> [KUTIPAN PILIHAN]:
■ ■ ■

Belakangan ini, masyarakat dihebohkan dengan munculnya varian terbaru Covid-19, yakni varian Delta.
Dikutip dari webmd.com, hanya dalam waktu enam bulan setelah penemuan varian Delta telah mencapai 74 negara.
Varian virus corona Delta atau B.1.617.2 merupakan varian mutasi pertama kali terdeteksi di India dan telah menyebar ke lebih dari 60 negara seperti di Inggris dan Indonesia.
Varian ini menyumbang sekitar 60 persen dari kasus virus corona di Amerika Serikat. Sementara di Inggris, varian ini telah menyumbang 90 persen kasus infeksi Covid-19 baru.
Belum usai dalam menghadapi varian delta yang disebutkan sangat menular, kini varian tersebut telah bermutasi lebih lanjut dengan membentuk varian Delta plus atau AY.1.
Dilansir dari Independent, (15/6/2021), berdasarkan data awal menunjukkan garis keturunan baru ini (B.1.617.2.1) memungkinkan virus corona untuk lebih tahan terhadap perawatan terapi antibodi karena termasuk mutasi K417N, di mana virus ini pertama kali ditemukan pada varian Beta yang muncul di Afrika Selatan.
Tidak hanya dikenal sebagai varian baru, varian ini memiliki kemampuan untuk menolak terapi antibodi monoklonal.
Berdasarkan laporan yang dihimpun, data awal menunjukkan bahwa varian Delta Plus menunjukkan tanda-tanda resistensi terhadap pengobatan antibodi monoklonal.
Apa bedanya dengan varian lain?

■ ■ ■

> [CATATAN DATA]:
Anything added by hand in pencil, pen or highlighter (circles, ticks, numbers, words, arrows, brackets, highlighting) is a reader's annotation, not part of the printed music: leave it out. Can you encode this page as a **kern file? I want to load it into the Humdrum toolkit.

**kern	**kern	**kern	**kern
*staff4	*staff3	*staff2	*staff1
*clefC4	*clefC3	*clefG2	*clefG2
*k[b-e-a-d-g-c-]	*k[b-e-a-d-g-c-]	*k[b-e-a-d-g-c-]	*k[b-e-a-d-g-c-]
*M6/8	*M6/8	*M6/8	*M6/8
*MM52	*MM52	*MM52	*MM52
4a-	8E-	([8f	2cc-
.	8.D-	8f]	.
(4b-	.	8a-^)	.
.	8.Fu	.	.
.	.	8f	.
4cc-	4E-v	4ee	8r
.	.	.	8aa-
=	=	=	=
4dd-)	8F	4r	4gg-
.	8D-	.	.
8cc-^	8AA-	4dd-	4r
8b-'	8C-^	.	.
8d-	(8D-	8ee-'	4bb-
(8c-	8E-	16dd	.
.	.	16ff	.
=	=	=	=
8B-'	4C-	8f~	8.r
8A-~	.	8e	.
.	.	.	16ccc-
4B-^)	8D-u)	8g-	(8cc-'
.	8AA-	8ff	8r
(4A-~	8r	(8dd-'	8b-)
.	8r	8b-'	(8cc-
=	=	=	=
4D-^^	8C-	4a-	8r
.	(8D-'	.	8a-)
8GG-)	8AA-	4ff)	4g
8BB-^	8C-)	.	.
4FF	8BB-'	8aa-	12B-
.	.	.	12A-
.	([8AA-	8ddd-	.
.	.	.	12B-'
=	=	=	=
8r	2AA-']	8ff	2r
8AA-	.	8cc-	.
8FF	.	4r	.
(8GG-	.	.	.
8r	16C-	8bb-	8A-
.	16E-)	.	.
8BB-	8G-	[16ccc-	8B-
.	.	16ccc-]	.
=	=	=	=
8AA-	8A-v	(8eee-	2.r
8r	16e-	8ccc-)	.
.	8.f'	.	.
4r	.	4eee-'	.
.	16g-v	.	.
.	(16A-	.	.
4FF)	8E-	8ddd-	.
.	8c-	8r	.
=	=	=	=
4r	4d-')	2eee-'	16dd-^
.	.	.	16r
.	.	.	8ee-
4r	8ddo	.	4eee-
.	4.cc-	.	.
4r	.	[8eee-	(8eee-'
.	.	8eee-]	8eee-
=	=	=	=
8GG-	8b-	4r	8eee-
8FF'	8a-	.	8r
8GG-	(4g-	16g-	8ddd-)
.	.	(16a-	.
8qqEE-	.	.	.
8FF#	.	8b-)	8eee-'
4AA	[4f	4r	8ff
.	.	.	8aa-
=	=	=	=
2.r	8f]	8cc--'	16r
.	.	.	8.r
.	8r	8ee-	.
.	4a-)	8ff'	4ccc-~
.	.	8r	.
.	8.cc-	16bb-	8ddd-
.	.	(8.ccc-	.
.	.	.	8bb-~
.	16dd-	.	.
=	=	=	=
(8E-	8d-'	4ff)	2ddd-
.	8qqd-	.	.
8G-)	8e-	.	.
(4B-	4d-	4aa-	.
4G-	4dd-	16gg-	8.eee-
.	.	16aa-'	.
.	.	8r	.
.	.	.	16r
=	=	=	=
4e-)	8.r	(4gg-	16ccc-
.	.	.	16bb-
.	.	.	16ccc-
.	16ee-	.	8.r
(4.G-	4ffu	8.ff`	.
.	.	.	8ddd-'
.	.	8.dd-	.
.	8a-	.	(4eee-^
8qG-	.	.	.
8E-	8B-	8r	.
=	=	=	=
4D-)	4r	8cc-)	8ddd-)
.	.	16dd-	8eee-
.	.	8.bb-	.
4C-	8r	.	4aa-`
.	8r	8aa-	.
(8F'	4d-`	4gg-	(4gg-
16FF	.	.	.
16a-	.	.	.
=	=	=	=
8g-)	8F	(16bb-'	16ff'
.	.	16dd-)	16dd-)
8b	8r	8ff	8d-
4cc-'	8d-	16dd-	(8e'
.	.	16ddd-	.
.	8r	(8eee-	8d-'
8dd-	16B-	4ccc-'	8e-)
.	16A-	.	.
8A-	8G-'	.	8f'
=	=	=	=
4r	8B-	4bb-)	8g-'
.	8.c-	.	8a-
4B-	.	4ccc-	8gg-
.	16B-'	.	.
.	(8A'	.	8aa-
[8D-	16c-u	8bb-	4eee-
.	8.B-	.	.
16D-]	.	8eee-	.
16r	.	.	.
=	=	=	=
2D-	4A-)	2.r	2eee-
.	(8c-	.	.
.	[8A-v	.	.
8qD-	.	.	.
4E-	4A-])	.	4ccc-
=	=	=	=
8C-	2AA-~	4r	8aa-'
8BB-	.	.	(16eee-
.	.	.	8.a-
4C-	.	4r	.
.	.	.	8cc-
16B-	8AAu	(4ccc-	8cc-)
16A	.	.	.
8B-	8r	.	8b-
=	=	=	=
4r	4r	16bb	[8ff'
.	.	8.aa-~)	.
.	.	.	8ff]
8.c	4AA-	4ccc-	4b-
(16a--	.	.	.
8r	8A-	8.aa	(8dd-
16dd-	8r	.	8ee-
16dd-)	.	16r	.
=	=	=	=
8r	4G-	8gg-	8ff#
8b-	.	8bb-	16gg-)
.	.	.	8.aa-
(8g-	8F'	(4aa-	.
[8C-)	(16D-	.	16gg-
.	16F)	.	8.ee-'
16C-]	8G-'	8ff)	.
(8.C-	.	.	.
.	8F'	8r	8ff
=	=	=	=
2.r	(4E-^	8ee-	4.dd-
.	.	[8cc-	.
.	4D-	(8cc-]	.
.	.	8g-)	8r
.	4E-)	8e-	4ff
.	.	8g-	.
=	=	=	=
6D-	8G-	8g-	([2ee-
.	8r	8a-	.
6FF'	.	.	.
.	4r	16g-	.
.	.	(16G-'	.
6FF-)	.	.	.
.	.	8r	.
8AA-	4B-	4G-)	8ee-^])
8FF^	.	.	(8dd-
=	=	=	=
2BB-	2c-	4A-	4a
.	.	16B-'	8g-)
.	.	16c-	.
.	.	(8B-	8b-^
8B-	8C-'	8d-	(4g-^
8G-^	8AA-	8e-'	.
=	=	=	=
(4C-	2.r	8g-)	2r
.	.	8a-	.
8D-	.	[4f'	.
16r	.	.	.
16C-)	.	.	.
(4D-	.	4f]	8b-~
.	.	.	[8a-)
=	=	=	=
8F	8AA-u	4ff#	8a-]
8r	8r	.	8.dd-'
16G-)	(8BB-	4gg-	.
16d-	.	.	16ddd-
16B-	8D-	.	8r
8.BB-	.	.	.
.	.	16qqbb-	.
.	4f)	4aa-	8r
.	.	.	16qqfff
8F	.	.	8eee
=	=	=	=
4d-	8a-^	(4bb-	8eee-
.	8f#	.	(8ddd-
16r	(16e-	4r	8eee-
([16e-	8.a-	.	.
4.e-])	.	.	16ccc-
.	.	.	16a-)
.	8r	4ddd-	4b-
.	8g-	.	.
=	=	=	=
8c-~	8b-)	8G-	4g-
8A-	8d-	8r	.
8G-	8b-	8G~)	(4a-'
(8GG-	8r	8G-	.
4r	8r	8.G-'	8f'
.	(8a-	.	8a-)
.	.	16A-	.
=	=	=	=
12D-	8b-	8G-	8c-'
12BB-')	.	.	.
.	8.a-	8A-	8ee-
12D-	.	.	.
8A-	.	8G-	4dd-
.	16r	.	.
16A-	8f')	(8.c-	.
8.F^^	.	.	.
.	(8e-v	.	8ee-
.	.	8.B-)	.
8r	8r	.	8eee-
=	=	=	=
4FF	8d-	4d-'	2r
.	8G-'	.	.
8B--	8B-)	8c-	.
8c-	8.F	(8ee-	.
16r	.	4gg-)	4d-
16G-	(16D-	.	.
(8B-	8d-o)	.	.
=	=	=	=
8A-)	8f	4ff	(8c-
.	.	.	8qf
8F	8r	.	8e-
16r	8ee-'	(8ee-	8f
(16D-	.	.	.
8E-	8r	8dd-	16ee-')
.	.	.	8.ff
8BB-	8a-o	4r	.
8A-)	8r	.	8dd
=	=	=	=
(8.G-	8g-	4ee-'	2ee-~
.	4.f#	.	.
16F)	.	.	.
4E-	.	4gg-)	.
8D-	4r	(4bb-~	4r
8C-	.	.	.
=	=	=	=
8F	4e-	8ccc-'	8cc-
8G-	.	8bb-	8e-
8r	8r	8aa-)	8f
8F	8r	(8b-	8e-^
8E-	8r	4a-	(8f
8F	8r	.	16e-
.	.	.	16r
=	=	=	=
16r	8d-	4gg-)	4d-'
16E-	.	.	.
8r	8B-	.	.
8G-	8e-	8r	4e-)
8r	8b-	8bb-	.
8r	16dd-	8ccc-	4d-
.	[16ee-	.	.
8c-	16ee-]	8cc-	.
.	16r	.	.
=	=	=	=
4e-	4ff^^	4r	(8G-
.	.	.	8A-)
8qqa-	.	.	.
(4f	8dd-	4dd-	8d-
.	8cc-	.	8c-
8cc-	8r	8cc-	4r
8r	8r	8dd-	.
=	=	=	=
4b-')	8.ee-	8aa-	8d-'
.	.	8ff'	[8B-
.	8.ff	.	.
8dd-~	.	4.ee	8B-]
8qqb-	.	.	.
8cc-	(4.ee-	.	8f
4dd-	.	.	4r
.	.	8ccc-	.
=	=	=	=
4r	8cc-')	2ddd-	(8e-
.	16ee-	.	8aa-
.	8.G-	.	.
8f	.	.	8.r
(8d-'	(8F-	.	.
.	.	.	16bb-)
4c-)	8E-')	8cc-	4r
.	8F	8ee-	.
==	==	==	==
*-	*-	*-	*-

■ ■ ■

> [BAGIAN LATIHAN]:
• a. Cetak bagian teks tentang varian Delta mulai dari "Varian ini menyumbang" dan berakhir pada "plus atau AY.1." tanpa mengubah satu kata pun.
• b. Lanjutkan teks tentang varian Delta, dimulai setelah kalimat terakhir yang ditampilkan.

> [JAWABAN TERTULIS]:
• a.
Varian ini menyumbang sekitar 60 persen dari kasus virus corona di Amerika Serikat. Sementara di Inggris, varian ini telah menyumbang 90 persen kasus infeksi Covid-19 baru.
Belum usai dalam menghadapi varian delta yang disebutkan sangat menular, kini varian tersebut telah bermutasi lebih lanjut dengan membentuk varian Delta plus atau AY.1.

• b.
Penelitian menyebutkan, varian ini 60 persen lebih mudah ditularkan atau ditransmisikan dibandingkan strain Alpha yang pertama teridentifikasi di Inggris. Padahal, strain Alpha juga tergolong lebih mudah menular jika dibandingkan dengan strain asli dari corona baru yang ditemukan di Wuhan, China, pada akhir 2019.
Selain itu, Badan Kesehatan Publik Inggris (PHE) juga menyebut Delta menimbulkan risiko rawat inap hingga dua kali lipat dibandingkan Alpha. Diberitakan CNN, 10 Juni 2021, data itu mereka peroleh dari proses analisis terhadap 38.805 kasus di wilayahnya. Hasilnya, ditemukan bahwa mereka memiliki risiko 2,61 kali lebih tinggi untuk menjalani rawat inap dalam jangka waktu 14 hari.
Dilansir dari beritasatu.com, Vaksin Covid-19 yang dibuat oleh Astrazeneca dan aliansi Pfizer-BioNTech tetap efektif secara luas terhadap Covid-19 varian Delta, yang pertama kali diidentifikasi di India. Demikian menurut sebuah studi ilmiah yang mendukung dorongan berkelanjutan untuk memberikan suntikan.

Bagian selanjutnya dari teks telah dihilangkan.